Il Livio Bianco è in effetti un rifugio come da tradizione, dove non c’è wifi, il telefono prende solo in un punto all’esterno, non si servono gelati e di musica neanche a parlarne, come pare invece accada altrove in zona. «Il rifugio è un presidio in quota e come tale dev’essere mantenuto» precisa Livio.

Ora però lo stuzzico perché mi racconti qualche aneddoto; in trent’anni chissà quante avventure speciali ha vissuto. «Inizio dalla più bella. Quando mia figlia mi chiese di salire sul Matto. Si era in piena stagione, così dovetti organizzarmi e in un bel mattino d’estate, prima dell’alba, partimmo io, lei e il mio futuro genero. La gita era filata via tranquilla e, una volta in cima, lei mi guardò e mi disse: papà, ci sposiamo. Per me è stata una gioia grandissima!». E per contro, una disavventura? «Quella che più mi ha messo alla prova è stata una giornata vissuta con un gruppo di scialpinisti francesi, tutti bravi. La data la ricordo bene, era il 26 febbraio, attorno al ’99-2000, e mi ero lasciato convincere ad aprire il rifugio malgrado la meteo instabile, con in più il telefono guasto.
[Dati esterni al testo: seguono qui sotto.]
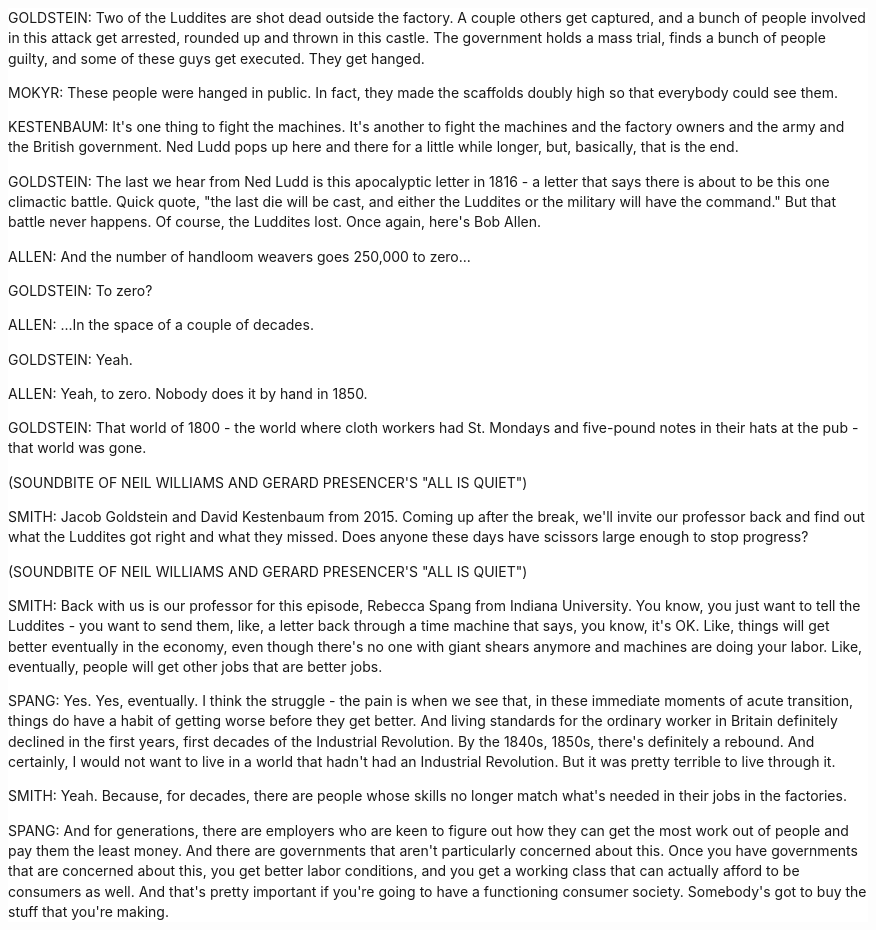 GOLDSTEIN: Two of the Luddites are shot dead outside the factory. A couple others get captured, and a bunch of people involved in this attack get arrested, rounded up and thrown in this castle. The government holds a mass trial, finds a bunch of people guilty, and some of these guys get executed. They get hanged.

MOKYR: These people were hanged in public. In fact, they made the scaffolds doubly high so that everybody could see them.

KESTENBAUM: It's one thing to fight the machines. It's another to fight the machines and the factory owners and the army and the British government. Ned Ludd pops up here and there for a little while longer, but, basically, that is the end.

GOLDSTEIN: The last we hear from Ned Ludd is this apocalyptic letter in 1816 - a letter that says there is about to be this one climactic battle. Quick quote, "the last die will be cast, and either the Luddites or the military will have the command." But that battle never happens. Of course, the Luddites lost. Once again, here's Bob Allen.

ALLEN: And the number of handloom weavers goes 250,000 to zero...

GOLDSTEIN: To zero?

ALLEN: ...In the space of a couple of decades.

GOLDSTEIN: Yeah.

ALLEN: Yeah, to zero. Nobody does it by hand in 1850.

GOLDSTEIN: That world of 1800 - the world where cloth workers had St. Mondays and five-pound notes in their hats at the pub - that world was gone.

(SOUNDBITE OF NEIL WILLIAMS AND GERARD PRESENCER'S "ALL IS QUIET")

SMITH: Jacob Goldstein and David Kestenbaum from 2015. Coming up after the break, we'll invite our professor back and find out what the Luddites got right and what they missed. Does anyone these days have scissors large enough to stop progress?

(SOUNDBITE OF NEIL WILLIAMS AND GERARD PRESENCER'S "ALL IS QUIET")

SMITH: Back with us is our professor for this episode, Rebecca Spang from Indiana University. You know, you just want to tell the Luddites - you want to send them, like, a letter back through a time machine that says, you know, it's OK. Like, things will get better eventually in the economy, even though there's no one with giant shears anymore and machines are doing your labor. Like, eventually, people will get other jobs that are better jobs.

SPANG: Yes. Yes, eventually. I think the struggle - the pain is when we see that, in these immediate moments of acute transition, things do have a habit of getting worse before they get better. And living standards for the ordinary worker in Britain definitely declined in the first years, first decades of the Industrial Revolution. By the 1840s, 1850s, there's definitely a rebound. And certainly, I would not want to live in a world that hadn't had an Industrial Revolution. But it was pretty terrible to live through it.

SMITH: Yeah. Because, for decades, there are people whose skills no longer match what's needed in their jobs in the factories.

SPANG: And for generations, there are employers who are keen to figure out how they can get the most work out of people and pay them the least money. And there are governments that aren't particularly concerned about this. Once you have governments that are concerned about this, you get better labor conditions, and you get a working class that can actually afford to be consumers as well. And that's pretty important if you're going to have a functioning consumer society. Somebody's got to buy the stuff that you're making.
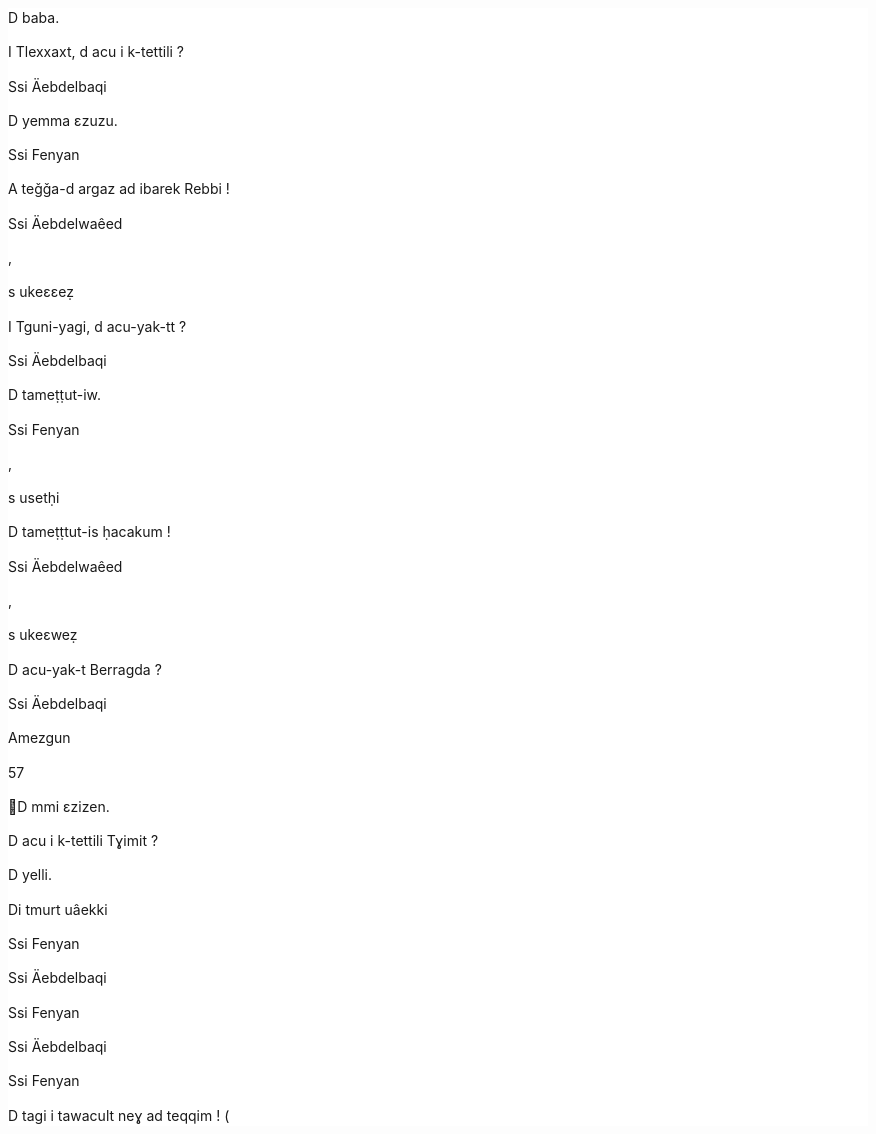 D baba.

I Tlexxaxt, d acu i k-tettili ?

Ssi Äebdelbaqi

D yemma ɛzuzu.

Ssi Fenyan

A teǧǧa-d argaz ad ibarek Rebbi !

Ssi Äebdelwaêed

,

s ukeɛɛeẓ

I Tguni-yagi, d acu-yak-tt ?

Ssi Äebdelbaqi

D tameṭṭut-iw.

Ssi Fenyan

,

s usetḥi

D tameṭṭtut-is ḥacakum !

Ssi Äebdelwaêed

,

s ukeɛweẓ

D acu-yak-t Berragda ?

Ssi Äebdelbaqi

Amezgun

57

D mmi ɛzizen.

D acu i k-tettili Tɣimit ?

D yelli.

Di tmurt uâekki

Ssi Fenyan

Ssi Äebdelbaqi

Ssi Fenyan

Ssi Äebdelbaqi

Ssi Fenyan

D tagi i tawacult neɣ ad teqqim ! (
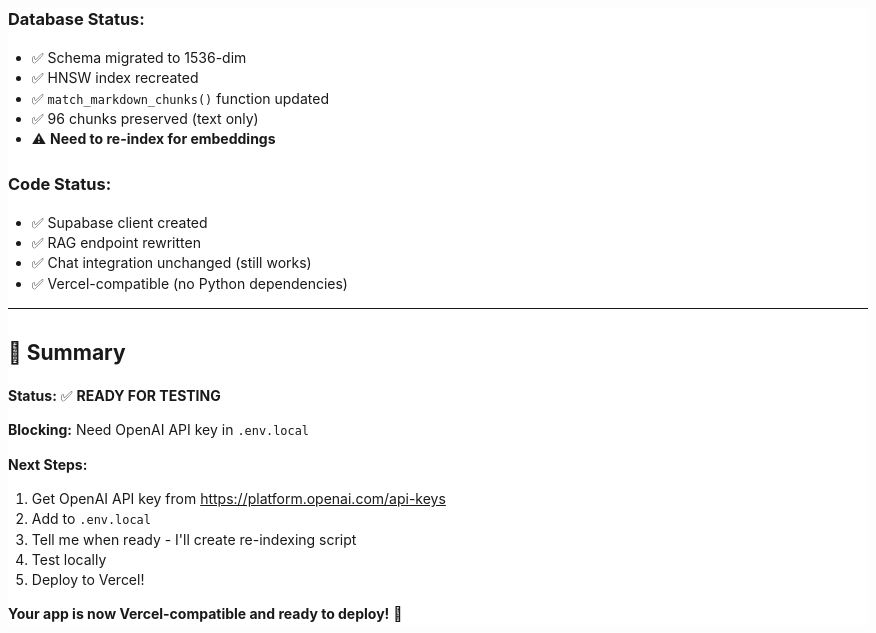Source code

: ### Database Status:
- ✅ Schema migrated to 1536-dim
- ✅ HNSW index recreated
- ✅ `match_markdown_chunks()` function updated
- ✅ 96 chunks preserved (text only)
- ⚠️ **Need to re-index for embeddings**

### Code Status:
- ✅ Supabase client created
- ✅ RAG endpoint rewritten
- ✅ Chat integration unchanged (still works)
- ✅ Vercel-compatible (no Python dependencies)

---

## 🎉 Summary

**Status:** ✅ **READY FOR TESTING**

**Blocking:** Need OpenAI API key in `.env.local`

**Next Steps:**
1. Get OpenAI API key from https://platform.openai.com/api-keys
2. Add to `.env.local`
3. Tell me when ready - I'll create re-indexing script
4. Test locally
5. Deploy to Vercel!

**Your app is now Vercel-compatible and ready to deploy!** 🚀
Loro avevano programmato una traversata, ma nella notte erano caduti 2 metri di neve e dunque la mattina non si poté far altro che scendere a valle. Loro partirono alle 7 e mezza, io mezz’ora dopo. Non immaginavamo il calvario che ci aspettava: valanghe che cadevano dai pendii, neve alla cintola, tormenta furiosa che ci sferzava e ci impediva di parlarci, un tentativo di accorciare la strada finito nel Rio Meris… insomma, approdammo a Sant’Anna alle 7 e mezza di sera! E meno male che era un gruppo che andava».

C’è anche da dire di un incontro speciale. «Sì, con Margit Petzold. Lei e il marito Dieter vennero inizialmente per le ricerche di lui sulla Saxifraga Florulenta; nel 2000 furono i primi tedeschi ad arrivare e fino al 2013 tornarono ogni anno. Tra noi nacque una vera amicizia. Finché, di colpo, scomparvero. Compresi che Dieter era mancato quando ricevetti un ricordino. Poi, a un “mi piace” della moglie sulla pagina fb del rifugio, decido di scriverle: Margit devi tornare! Lei ha preso il treno, ha prenotato il mulo per farsi portare i bagagli e quest’estate è stata sei giorni al rifugio. Davvero una grande emozione».

Un rifugio deve essere un rifugio. Non altro”

Ora che per te inizia una nuova vita, che farai? Non ti mancherà la montagna? «Anzi, finalmente potrò andarci quando ci vanno tutti! Sono ancora in forze, ci sono tanti viaggi che vorrei fare… e poi ho cinque nipoti».

Che messaggio lasci a chi verrà? «Che la gestione di un rifugio è un lavoro che si può fare solo con grande passione, che il rifugista deve conoscere bene la montagna e sapersi destreggiare anche un po’ col soccorso, che il rifugio deve rimanere un presidio in quota e non trasformarsi in qualcos’altro, in un ristorante o in un albergo a 5 stelle».

Lunga vita allo spirito del Livio Bianco, dunque, nel ricordo sempre vivo dell’uomo a cui è intitolato, che fu partigiano con Duccio Galimberti nel primo nucleo armato della Resistenza, la banda “Italia Libera”, ma anche forte alpinista, caduto sul Gelas nella sua amata Valle Gesso.